Workplace Stress and Occupational Burnout Syndrome among Active Medical Workers during COVID-19 Pandemic in Mumbai
Introduction: The WHO listed COVID-19 as a pandemic on March 11th, 2020. Fear of infection and isolation led to adversely affected mental health. Such working conditions may aggravate the factors causing stress. Occupational stress is the disruption of psychological and physiological homeostasis forcing the individual to deviate from normal functioning in interaction with their jobs in the work environment. Occupational burnout syndrome is a multi-dimensional characteristic of mental and somatic symptoms, due to chronic workplace stress associated with professional work. The sudden emergence of COVID 19 led to chaos amongst the medical fraternity, additional workload along with stressful working environment. The study determines the level of workplace stress and occupational burnout among the active medical workers during the COVID 19 pandemic in Mumbai.

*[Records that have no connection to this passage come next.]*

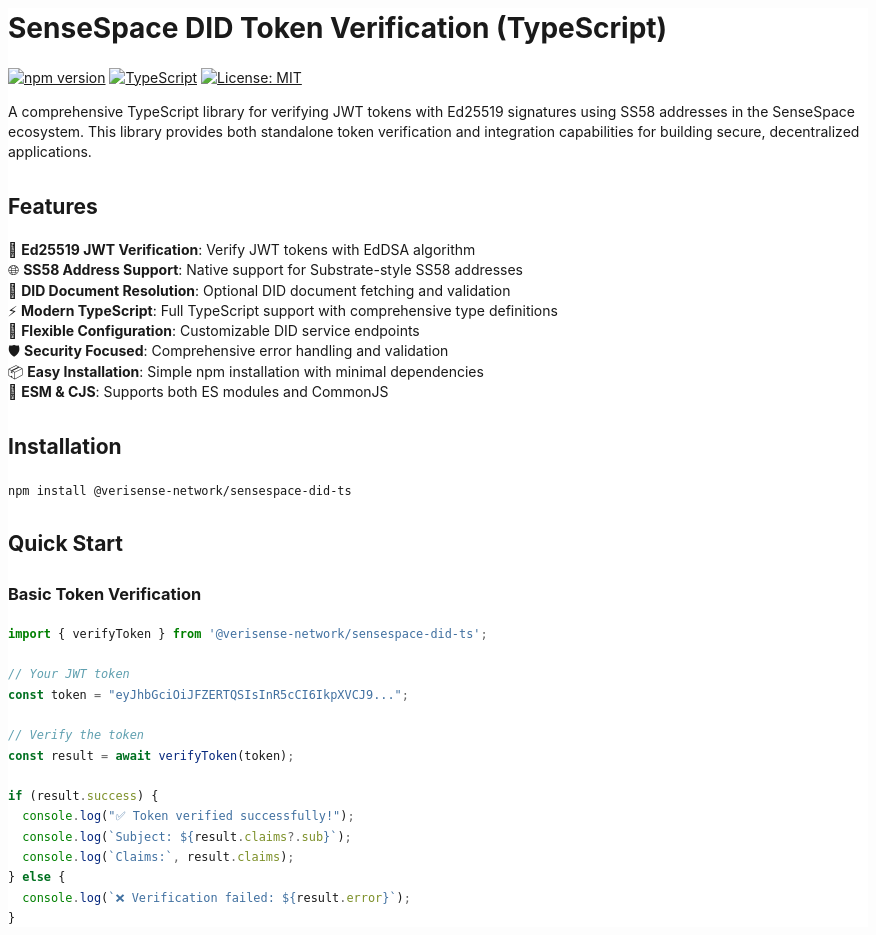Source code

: # SenseSpace DID Token Verification (TypeScript)

[![npm version](https://img.shields.io/npm/v/@verisense-network/sensespace-did-ts.svg)](https://www.npmjs.com/package/@verisense-network/sensespace-did-ts)
[![TypeScript](https://img.shields.io/badge/TypeScript-Ready-blue.svg)](https://www.typescriptlang.org/)
[![License: MIT](https://img.shields.io/badge/License-MIT-yellow.svg)](https://opensource.org/licenses/MIT)

A comprehensive TypeScript library for verifying JWT tokens with Ed25519 signatures using SS58 addresses in the SenseSpace ecosystem. This library provides both standalone token verification and integration capabilities for building secure, decentralized applications.

## Features

🔐 **Ed25519 JWT Verification**: Verify JWT tokens with EdDSA algorithm  
🌐 **SS58 Address Support**: Native support for Substrate-style SS58 addresses  
📄 **DID Document Resolution**: Optional DID document fetching and validation  
⚡ **Modern TypeScript**: Full TypeScript support with comprehensive type definitions  
🔧 **Flexible Configuration**: Customizable DID service endpoints  
🛡️ **Security Focused**: Comprehensive error handling and validation  
📦 **Easy Installation**: Simple npm installation with minimal dependencies  
🚀 **ESM & CJS**: Supports both ES modules and CommonJS  

## Installation

```bash
npm install @verisense-network/sensespace-did-ts
```

## Quick Start

### Basic Token Verification

```typescript
import { verifyToken } from '@verisense-network/sensespace-did-ts';

// Your JWT token
const token = "eyJhbGciOiJFZERTQSIsInR5cCI6IkpXVCJ9...";

// Verify the token
const result = await verifyToken(token);

if (result.success) {
  console.log("✅ Token verified successfully!");
  console.log(`Subject: ${result.claims?.sub}`);
  console.log(`Claims:`, result.claims);
} else {
  console.log(`❌ Verification failed: ${result.error}`);
}
```
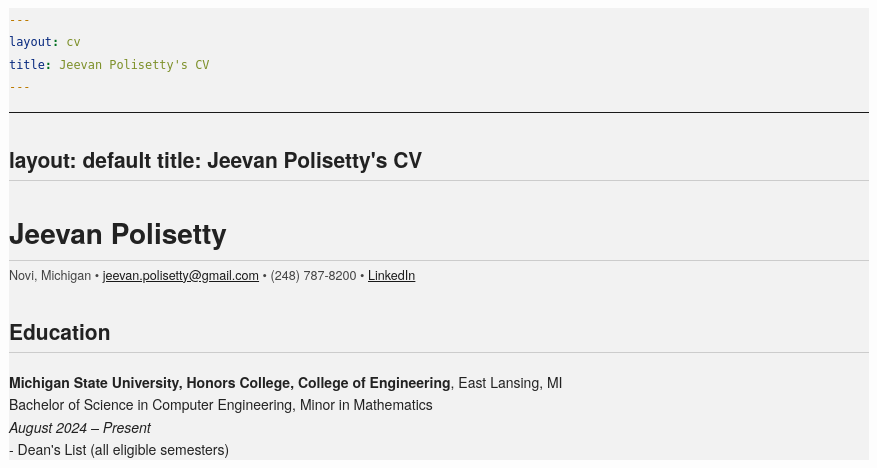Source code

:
 ```yaml
---
layout: cv
title: Jeevan Polisetty's CV
---
```

---
layout: default
title: Jeevan Polisetty's CV
---

<style>
  body {
    font-family: 'Helvetica Neue', sans-serif;
    background-color: #f2f2f2;
    color: #222;
    max-width: 800px;
    margin: 40px auto;
    padding: 30px;
    line-height: 1.6;
    background: #f2f2f2;
  }

  h1, h2 {
    border-bottom: 1px solid #ccc;
    padding-bottom: 4px;
    margin-top: 30px;
  }

  #contact {
    margin-top: -15px;
    font-size: 0.9em;
    color: #444;
  }

  ul {
    padding-left: 20px;
  }

  section {
    margin-bottom: 30px;
  }
</style>

<h1>Jeevan Polisetty</h1>
<p id="contact">
  Novi, Michigan • <a href="mailto:jeevan.polisetty@gmail.com">jeevan.polisetty@gmail.com</a> • (248) 787-8200 •
  <a href="https://www.linkedin.com/in/jeevan-polisetty">LinkedIn</a>
</p>

<section>
  <h2>Education</h2>
  <p><strong>Michigan State University, Honors College, College of Engineering</strong>, East Lansing, MI<br>
  Bachelor of Science in Computer Engineering, Minor in Mathematics<br>
  <em>August 2024 – Present</em><br>
  - Dean's List (all eligible semesters)</p>
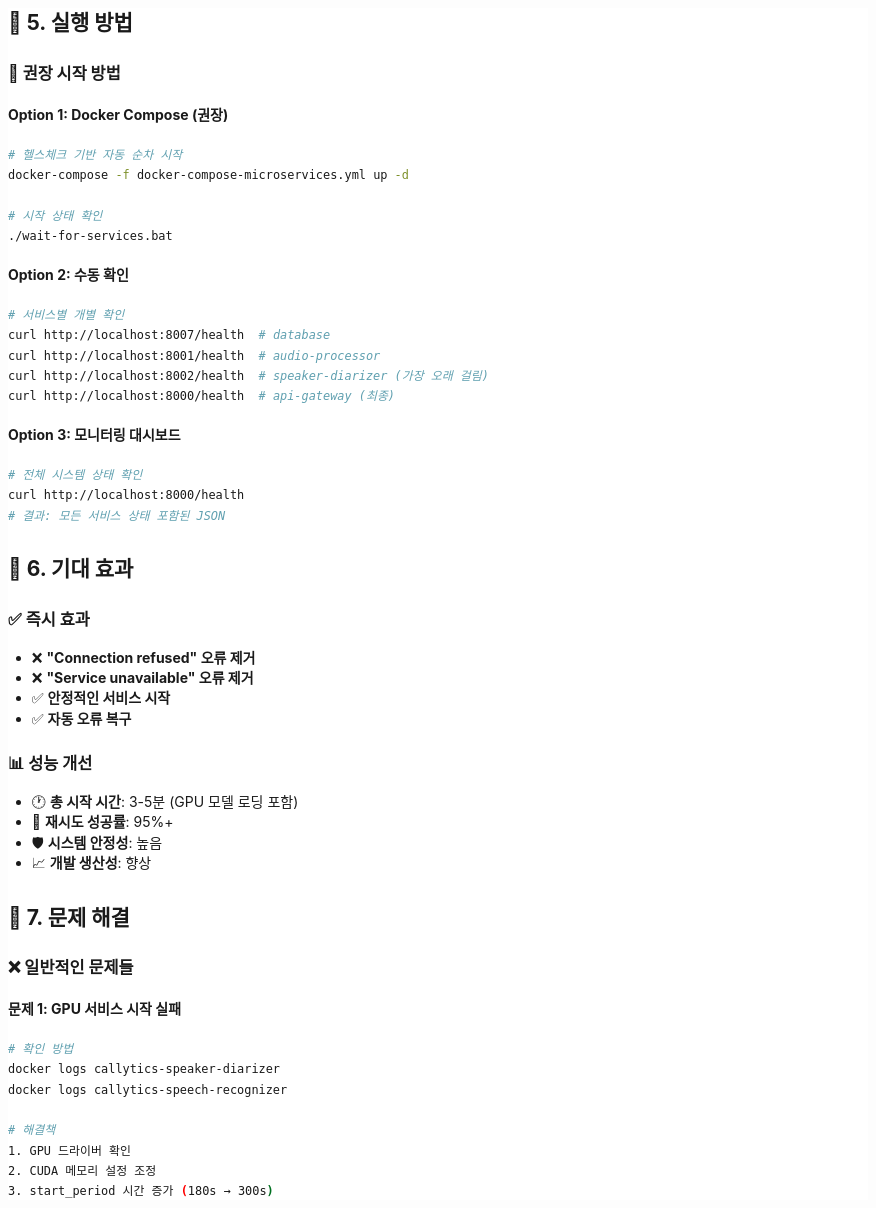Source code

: ## 🚦 5. 실행 방법

### 🎯 **권장 시작 방법**

#### **Option 1: Docker Compose (권장)**
```bash
# 헬스체크 기반 자동 순차 시작
docker-compose -f docker-compose-microservices.yml up -d

# 시작 상태 확인
./wait-for-services.bat
```

#### **Option 2: 수동 확인**
```bash
# 서비스별 개별 확인
curl http://localhost:8007/health  # database
curl http://localhost:8001/health  # audio-processor
curl http://localhost:8002/health  # speaker-diarizer (가장 오래 걸림)
curl http://localhost:8000/health  # api-gateway (최종)
```

#### **Option 3: 모니터링 대시보드**
```bash
# 전체 시스템 상태 확인
curl http://localhost:8000/health
# 결과: 모든 서비스 상태 포함된 JSON
```

## 🎉 6. 기대 효과

### ✅ **즉시 효과**
- ❌ **"Connection refused" 오류 제거**
- ❌ **"Service unavailable" 오류 제거**  
- ✅ **안정적인 서비스 시작**
- ✅ **자동 오류 복구**

### 📊 **성능 개선**
- 🕐 **총 시작 시간**: 3-5분 (GPU 모델 로딩 포함)
- 🔄 **재시도 성공률**: 95%+ 
- 🛡 **시스템 안정성**: 높음
- 📈 **개발 생산성**: 향상

## 🔧 7. 문제 해결

### ❌ **일반적인 문제들**

#### 문제 1: GPU 서비스 시작 실패
```bash
# 확인 방법
docker logs callytics-speaker-diarizer
docker logs callytics-speech-recognizer

# 해결책
1. GPU 드라이버 확인
2. CUDA 메모리 설정 조정
3. start_period 시간 증가 (180s → 300s)
```
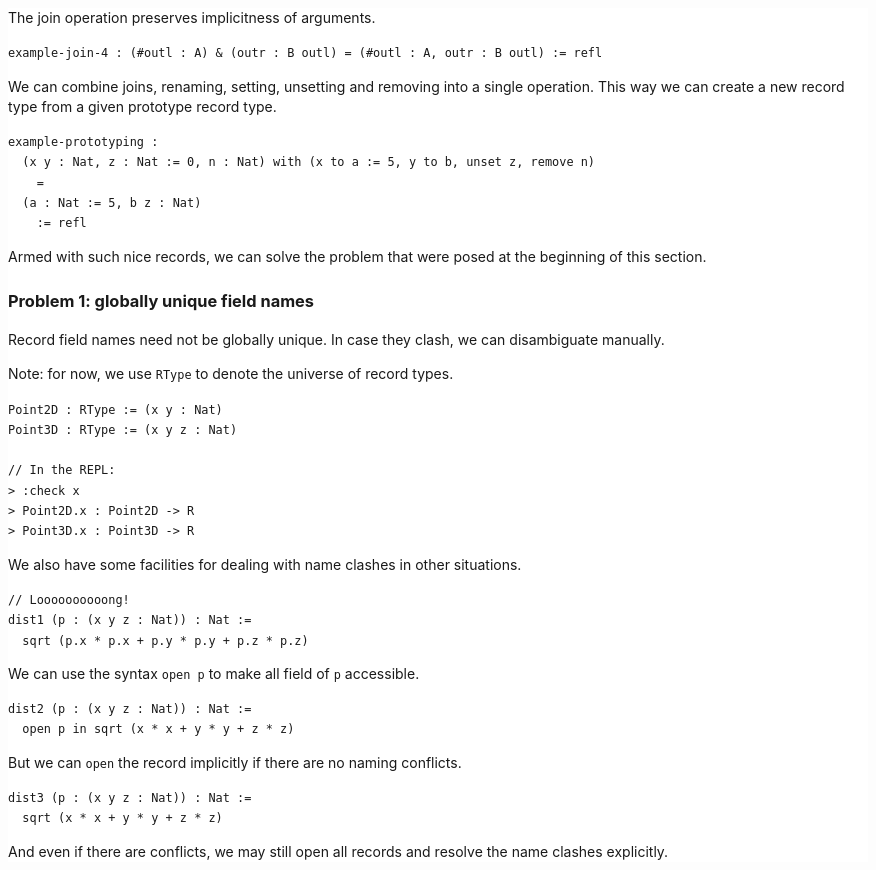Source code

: The join operation preserves implicitness of arguments.

```
example-join-4 : (#outl : A) & (outr : B outl) = (#outl : A, outr : B outl) := refl
```

We can combine joins, renaming, setting, unsetting and removing into a single operation. This way we can create a new record type from a given prototype record type.

```
example-prototyping :
  (x y : Nat, z : Nat := 0, n : Nat) with (x to a := 5, y to b, unset z, remove n)
    =
  (a : Nat := 5, b z : Nat)
    := refl
```

Armed with such nice records, we can solve the problem that were posed at the beginning of this section.

### Problem 1: globally unique field names

Record field names need not be globally unique. In case they clash, we can disambiguate manually.

Note: for now, we use `RType` to denote the universe of record types.

```
Point2D : RType := (x y : Nat)
Point3D : RType := (x y z : Nat)

// In the REPL:
> :check x
> Point2D.x : Point2D -> R
> Point3D.x : Point3D -> R
```

We also have some facilities for dealing with name clashes in other situations.

```
// Loooooooooong!
dist1 (p : (x y z : Nat)) : Nat :=
  sqrt (p.x * p.x + p.y * p.y + p.z * p.z)
```

We can use the syntax `open p` to make all field of `p` accessible.

```
dist2 (p : (x y z : Nat)) : Nat :=
  open p in sqrt (x * x + y * y + z * z)
```

But we can `open` the record implicitly if there are no naming conflicts.

```
dist3 (p : (x y z : Nat)) : Nat :=
  sqrt (x * x + y * y + z * z)
```

And even if there are conflicts, we may still open all records and resolve the name clashes explicitly.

Methods: Data was collected from 262 medical professionals using a self-reported questionnaire both online and offline with demographic and working details along with the Maslach Burnout Inventory Human Services Survey (MBI) and Workplace stress scale. Data was analyzed using the Chi-square test.
Results: 63.4% respondents aged 21-30 yrs. 49.6% had 1-5yrs of working experience, 58.8% worked 7-12 hours per day, while 67.9% worked 6 days per week. 62.6% had high levels of depersonalization on the MBI, more prevalent among males and younger age groups working for 7days a week in the hospital setting, 67.2%scored high on personal achievement component of MBI, 62.2% showed moderate levels of emotional exhaustion more in 30-40yr old and those with <10 years of working experience. 31.3% had moderate while 22.2% had severe levels of workplace stress on the stress scale. Higher proportion of stress was prevalent in age groups of 21-30 yrs.
Conclusion: Moderate to high proportions of workplace stress and Burnout syndrome was evident. Higher levels of stress were associated with higher levels of all domains of the MBI. Younger age and male gender were predisposed to burnout syndrome and stress and the level of burnout varied significantly by work profile and years of experience.